Now I’m a big girl and Momma can’t do it,
Daddy takes a big stick and gets right to it. ’
The team of detectives has gathered upstairs. Jackets hang on chairs and shirtsleeves are rolled to half-mast. It’s not a big task force - a dozen at most - mostly men, mid-thirties, ageing rapidly.
‘Twelve is a Biblical number,’ Cray tells me, when I comment on the number. ‘The twelve days of Christmas, the twelve tribes of Israel.’
‘What about the twelve apostles?’
‘I wasn’t going to be that presumptuous.’
She picks up her notes and motions me to follow. ‘I’m lucky to have this many.’
‘Why?’
‘Half my team is babysitting witnesses for the Novak Brennan trial.’
That name again.
‘Has someone threatened the witnesses?’
‘Precautionary measure. It’s a bloody circus - we’ve got the right-wing extremists on the one side and refugee groups on the other. I don’t know who’s worse.’
‘I think you do.’
She grunts. ‘Look, I’m no fan of neo-Nazis or right-wing extremists, but we have a race problem in this country. We have home-grown terrorists blowing themselves up. We have gangs of teenagers killing each other with knives, Asians, blacks, whites . . .’
‘Maybe that’s a social problem, not a race problem.’
‘Makes no difference to me. I’m just sick of putting good officers in situations where every scrote and teenage scumbag on the street has a knife and a grudge.’
‘So where does Novak Brennan come into it?’
‘He’s a politician in search of a crowd.
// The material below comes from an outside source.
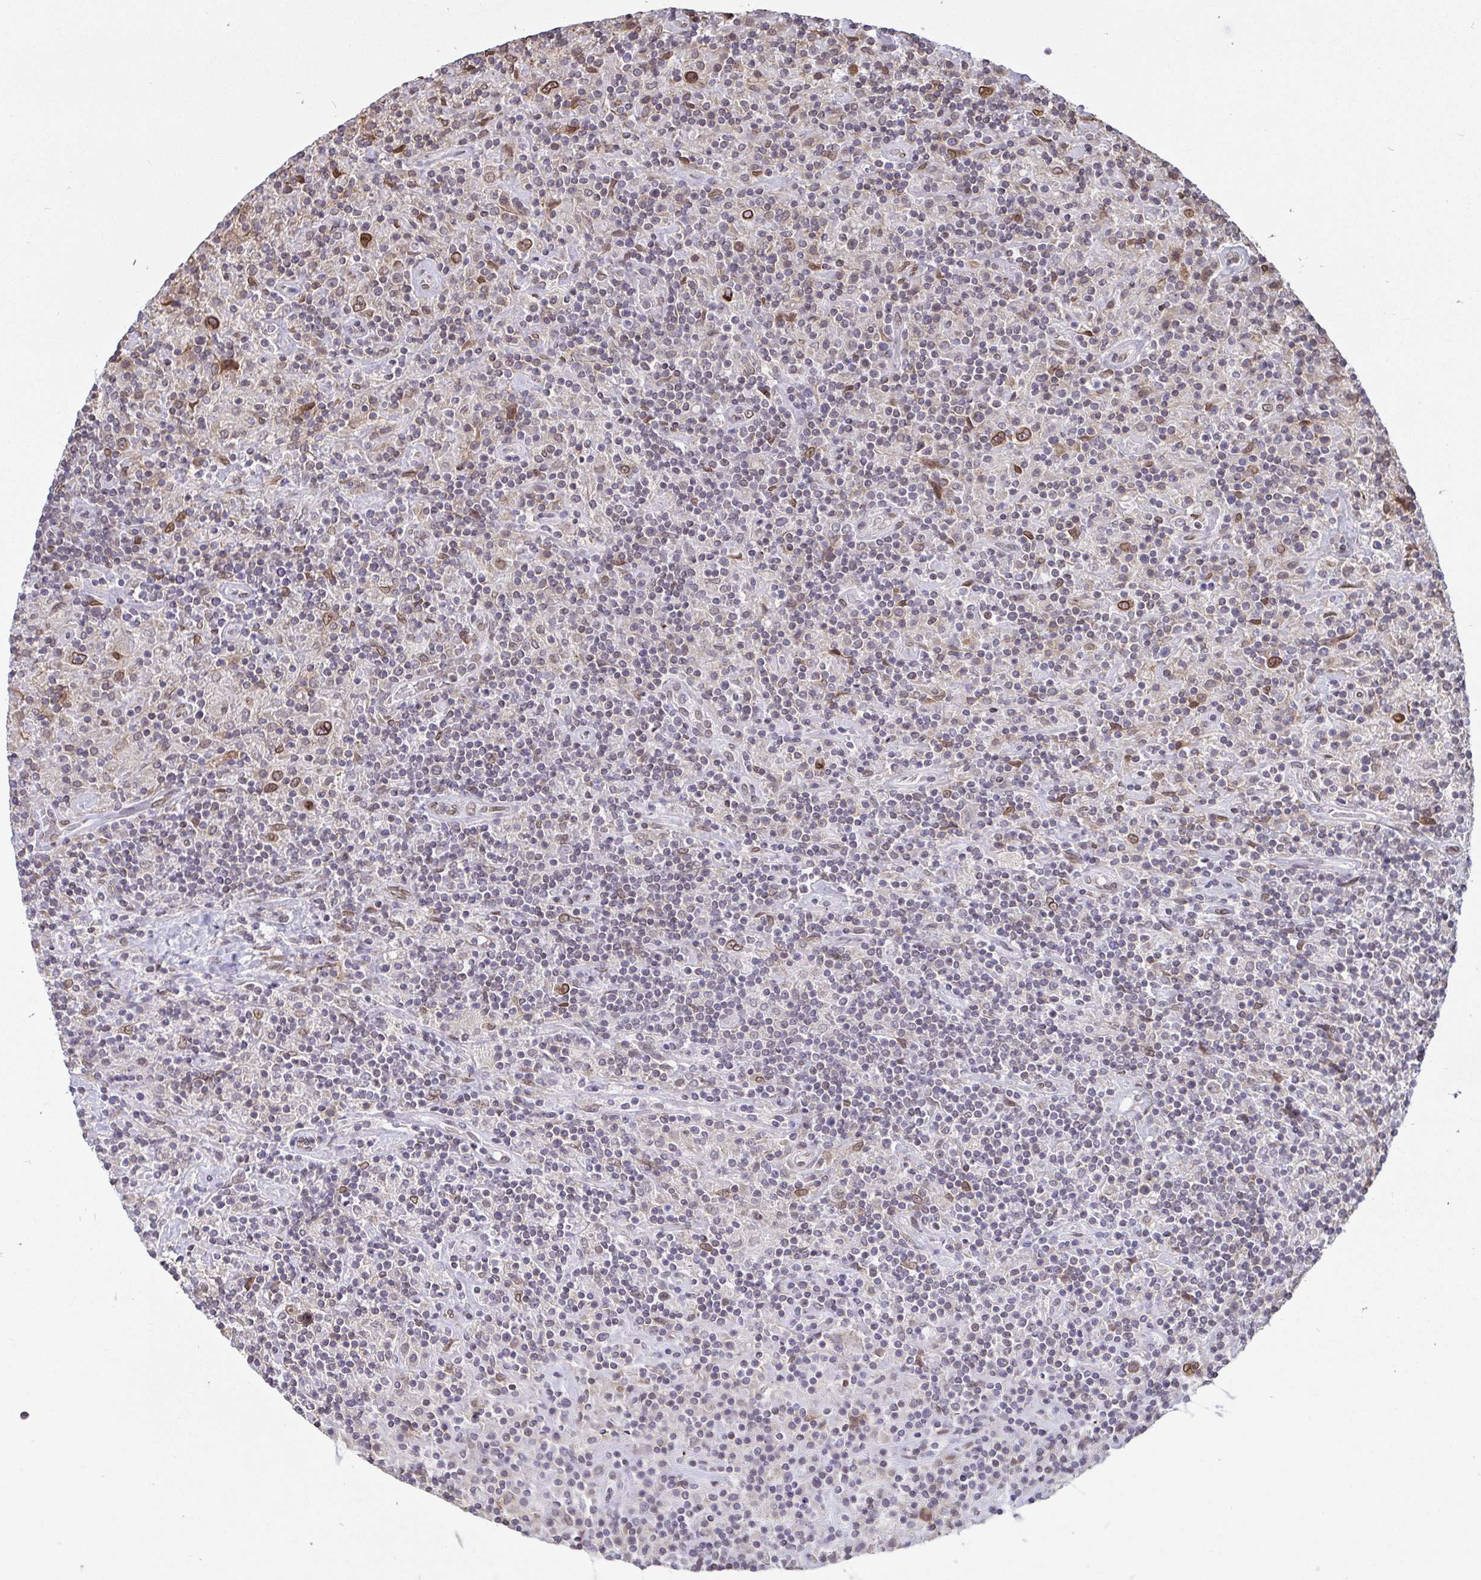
{"staining": {"intensity": "moderate", "quantity": ">75%", "location": "cytoplasmic/membranous,nuclear"}, "tissue": "lymphoma", "cell_type": "Tumor cells", "image_type": "cancer", "snomed": [{"axis": "morphology", "description": "Hodgkin's disease, NOS"}, {"axis": "topography", "description": "Lymph node"}], "caption": "Human lymphoma stained for a protein (brown) demonstrates moderate cytoplasmic/membranous and nuclear positive positivity in approximately >75% of tumor cells.", "gene": "EMD", "patient": {"sex": "male", "age": 70}}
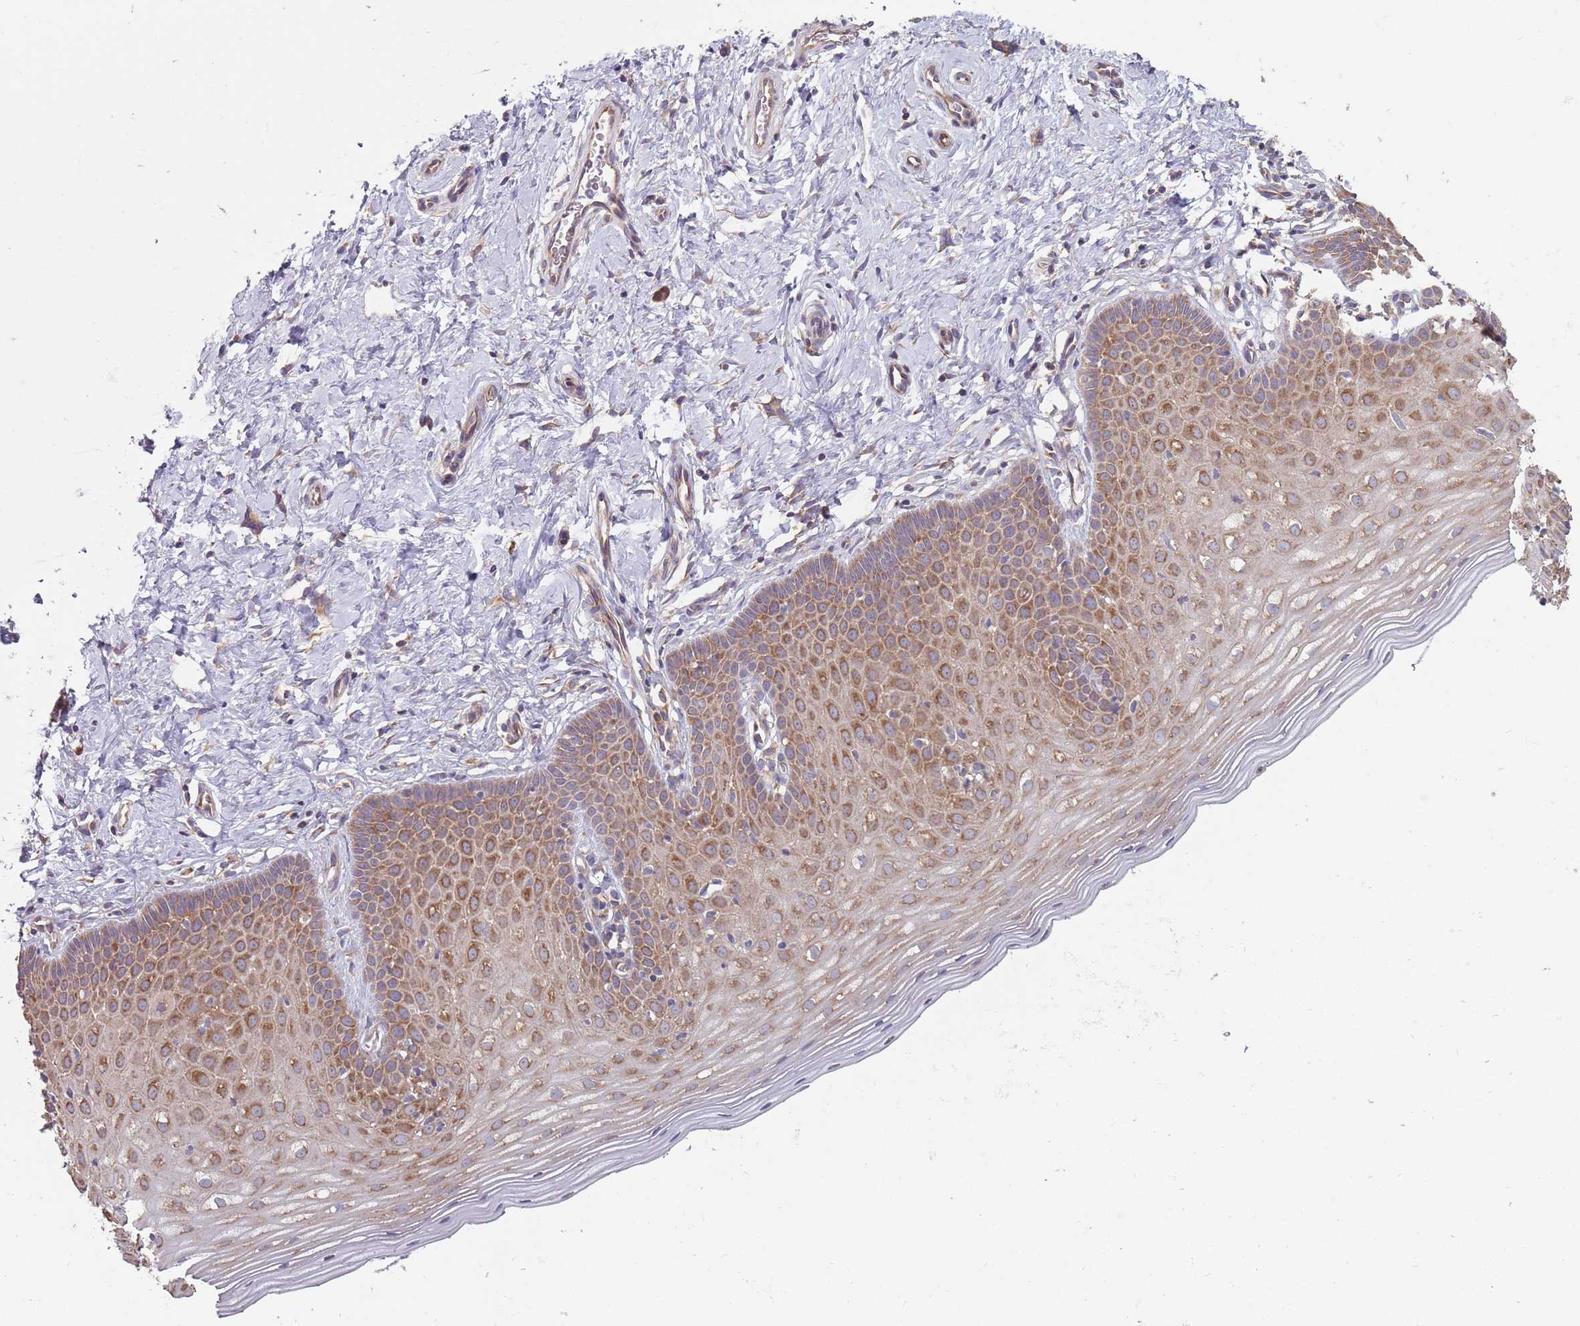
{"staining": {"intensity": "weak", "quantity": "25%-75%", "location": "cytoplasmic/membranous"}, "tissue": "cervix", "cell_type": "Glandular cells", "image_type": "normal", "snomed": [{"axis": "morphology", "description": "Normal tissue, NOS"}, {"axis": "topography", "description": "Cervix"}], "caption": "Human cervix stained for a protein (brown) displays weak cytoplasmic/membranous positive positivity in approximately 25%-75% of glandular cells.", "gene": "RPL17", "patient": {"sex": "female", "age": 36}}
The ignorant, the uneducated, the unemployable; they listen because they want to believe their miserable lives are someone else’s fault. Novak Brennan tells them what they want to hear.’
‘He incites hatred.’
‘He lances the boil.’
The detectives are waiting, mostly pale and hung over. Ronnie Cray introduces me. Suddenly, my left leg stops moving and I’m stuck in front of the whiteboard. Staring at my feet, I concentrate on making my leg lift. It looks like I’m stepping over a tripwire. They are all staring at me with solemn expressions, pitying the poor bastard.
Cray takes over, beginning the briefing. I find a chair and feel their eyes leave me. The DCI outlines developments in the investigation. Sienna’s boyfriend has been interviewed. Danny Gardiner claims that he dropped Sienna on a corner in Bath just before 7 p.m. but he hasn’t given police an alibi for later that night when Ray Hegarty was murdered.
Lance and Zoe Hegarty have also been interviewed. Zoe was in Leeds, but Lance is a possible suspect. He works as a motorcycle mechanic in Bristol. On Tuesday afternoon he left the workshop at five, went to the pub for an hour and then went home by himself. His flatmate was out.
‘We’re bringing Lance in again today,’ says Monk. ‘He’s an aggressive little shit, but I don’t think he’s lying. He couldn’t hide a hard-on in baggy jeans.’
Two hours are still missing from Ray Hegarty’s afternoon and telecom engineers are trying to pinpoint his whereabouts using his mobile phone. The door-to-door inquiries have thrown up several unknown vehicles in the village in the previous few days. Two motorists also reported seeing a blonde-haired girl in a short dress walking down Hinton Hill at about 10.15 p.m. That’s about a mile from Wellow. It could have been Sienna.
Monk picks up a spiral notebook and flips a page.
‘A month ago Helen Hegarty claims she saw someone peering into the downstairs window, but they ran off before she could get a good look at them. A while later she found rocks organised in a circle in the garden bed beneath the kitchen window. The soil was compressed like someone had been crouching there. Says she told her husband. He suspected local kids.’